La daronne nous salue bien.
Dès qu’on aborde aux premières lignes du soliloque de la daronne, on est hameçonné et chaque contorsion d’aise ferre davantage le crochet dans la chair. Inutile de résister, mieux vaut laisser le débit filer et nager dans les eaux troubles des vies à la dérive. Patience Portefeux, la bonne mère naufragée, sait de quoi elle parle et où elle va dès lors où elle prend conscience que sa destinée de loser peut être corrigée avec de la chance, de l’audace, du calcul et de l’investissement personnel. Travaillant sur écoutes, la daronne traduit l’arabe des dealers et autres trafiquants pour le compte de la police. Arrive l’instant de la bascule, de l’opportunité à empoigner qui transformera Madame Portefeux en daronne. Il faut la saisir avec le chargement idoine. Après, elle devra mettre en place les réseaux alors que le terrain est miné par les caïds, les flics et tous les grains de sable en suspens au-dessus des rouages les mieux huilés.
Perdu dans une boîte à livres de la campagne lotoise, « La daronne » ne pouvait briller par son titre insignifiant, sa couverture terne, son auteur inconnu. La main fut pourtant heureuse car sitôt l’entame faite, l’intérêt du bouquin sautait aux yeux. Le style est accrocheur.

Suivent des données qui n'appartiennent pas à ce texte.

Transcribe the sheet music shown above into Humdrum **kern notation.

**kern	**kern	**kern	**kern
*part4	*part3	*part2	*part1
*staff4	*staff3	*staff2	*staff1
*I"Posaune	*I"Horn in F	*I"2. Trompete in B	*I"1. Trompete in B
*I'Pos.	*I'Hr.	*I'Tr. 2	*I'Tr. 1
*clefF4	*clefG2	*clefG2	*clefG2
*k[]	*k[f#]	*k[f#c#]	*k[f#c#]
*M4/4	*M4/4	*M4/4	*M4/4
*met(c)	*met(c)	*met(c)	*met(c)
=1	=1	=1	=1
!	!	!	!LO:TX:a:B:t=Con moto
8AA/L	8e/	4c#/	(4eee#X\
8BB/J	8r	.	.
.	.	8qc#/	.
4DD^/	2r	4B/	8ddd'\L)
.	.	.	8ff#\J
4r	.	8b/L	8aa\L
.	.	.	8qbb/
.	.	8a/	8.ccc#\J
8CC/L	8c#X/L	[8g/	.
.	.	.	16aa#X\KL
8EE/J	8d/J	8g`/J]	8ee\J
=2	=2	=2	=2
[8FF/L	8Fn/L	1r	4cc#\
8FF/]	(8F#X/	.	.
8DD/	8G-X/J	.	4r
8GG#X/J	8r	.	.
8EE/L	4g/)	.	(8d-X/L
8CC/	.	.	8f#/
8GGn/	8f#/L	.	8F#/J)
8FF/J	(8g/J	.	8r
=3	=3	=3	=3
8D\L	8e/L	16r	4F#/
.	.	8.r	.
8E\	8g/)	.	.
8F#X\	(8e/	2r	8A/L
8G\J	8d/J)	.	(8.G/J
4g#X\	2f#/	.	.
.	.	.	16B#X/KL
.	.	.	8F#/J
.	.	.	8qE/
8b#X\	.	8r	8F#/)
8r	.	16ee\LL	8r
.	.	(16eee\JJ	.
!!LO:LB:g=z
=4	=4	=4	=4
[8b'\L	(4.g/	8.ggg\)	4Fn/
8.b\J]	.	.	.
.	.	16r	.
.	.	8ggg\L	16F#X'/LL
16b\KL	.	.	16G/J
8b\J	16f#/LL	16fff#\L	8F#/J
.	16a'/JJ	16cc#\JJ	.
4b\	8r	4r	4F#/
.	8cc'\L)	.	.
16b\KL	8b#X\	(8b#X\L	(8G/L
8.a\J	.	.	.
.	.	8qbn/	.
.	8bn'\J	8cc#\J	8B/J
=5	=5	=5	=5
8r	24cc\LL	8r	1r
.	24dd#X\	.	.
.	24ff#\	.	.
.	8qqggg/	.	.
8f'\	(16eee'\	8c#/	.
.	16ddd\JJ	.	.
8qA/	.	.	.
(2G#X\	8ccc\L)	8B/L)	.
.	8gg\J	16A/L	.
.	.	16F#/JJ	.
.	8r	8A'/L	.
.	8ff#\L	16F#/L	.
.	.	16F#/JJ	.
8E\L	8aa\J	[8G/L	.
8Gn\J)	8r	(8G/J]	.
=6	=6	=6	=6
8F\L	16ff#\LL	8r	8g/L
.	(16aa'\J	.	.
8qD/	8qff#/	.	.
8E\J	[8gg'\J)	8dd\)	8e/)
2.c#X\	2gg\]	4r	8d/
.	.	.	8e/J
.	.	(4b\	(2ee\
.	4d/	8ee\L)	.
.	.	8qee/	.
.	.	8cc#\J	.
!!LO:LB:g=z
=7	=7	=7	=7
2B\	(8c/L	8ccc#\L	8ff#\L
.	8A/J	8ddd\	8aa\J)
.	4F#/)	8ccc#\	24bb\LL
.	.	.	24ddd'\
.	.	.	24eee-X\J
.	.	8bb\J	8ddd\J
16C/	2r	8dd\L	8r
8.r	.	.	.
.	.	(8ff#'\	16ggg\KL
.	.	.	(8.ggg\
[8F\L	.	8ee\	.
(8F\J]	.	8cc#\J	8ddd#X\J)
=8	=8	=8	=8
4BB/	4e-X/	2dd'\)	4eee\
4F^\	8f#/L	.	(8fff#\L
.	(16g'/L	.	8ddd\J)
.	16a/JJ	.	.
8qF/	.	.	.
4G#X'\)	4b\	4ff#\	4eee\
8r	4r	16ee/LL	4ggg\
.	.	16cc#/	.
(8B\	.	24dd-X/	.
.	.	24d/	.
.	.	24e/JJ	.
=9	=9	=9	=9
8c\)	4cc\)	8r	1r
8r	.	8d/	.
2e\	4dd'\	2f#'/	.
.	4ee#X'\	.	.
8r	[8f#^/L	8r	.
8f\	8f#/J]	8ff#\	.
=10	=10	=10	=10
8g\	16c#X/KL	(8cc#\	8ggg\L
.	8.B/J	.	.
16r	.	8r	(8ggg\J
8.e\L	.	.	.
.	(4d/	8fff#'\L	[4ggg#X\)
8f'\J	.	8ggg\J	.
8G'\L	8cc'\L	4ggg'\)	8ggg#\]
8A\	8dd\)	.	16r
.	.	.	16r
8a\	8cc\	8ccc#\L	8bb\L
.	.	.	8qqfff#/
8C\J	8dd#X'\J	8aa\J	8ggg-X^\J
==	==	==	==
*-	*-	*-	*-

Entre abattement, amoralité et abandon, l’humour s’y niche, la lumière s’y love, l’espoir s’immisce. L’auteur développe de la tendresse pour ses personnages, de l’empathie pour les invisibles. Des comparaisons surprennent et font réfléchir. Ainsi, quand le père de Patience a créé son entreprise de transport routier international vers les pays de « merde », ses chauffeurs devaient sortir d’au moins quinze ans de prison car il fallait « accepter de rester enfermé dans la cabine de son camion sur des milliers de kilomètres et défendre son chargement comme s’il s’agissait de sa vie ». Rares sont les auteurs qui abordent la fin de vie dans les EHPAD avec lucidité, compassion et verve. Les contacts entre la daronne et les dealers sont palpitants et désopilants, au corps défendant d’un système sociétal déliquescent. Malgré la noirceur du propos, les bonnes âmes courent toujours les ruelles malfamées. Hannelore Cayre est un écrivain remarquable.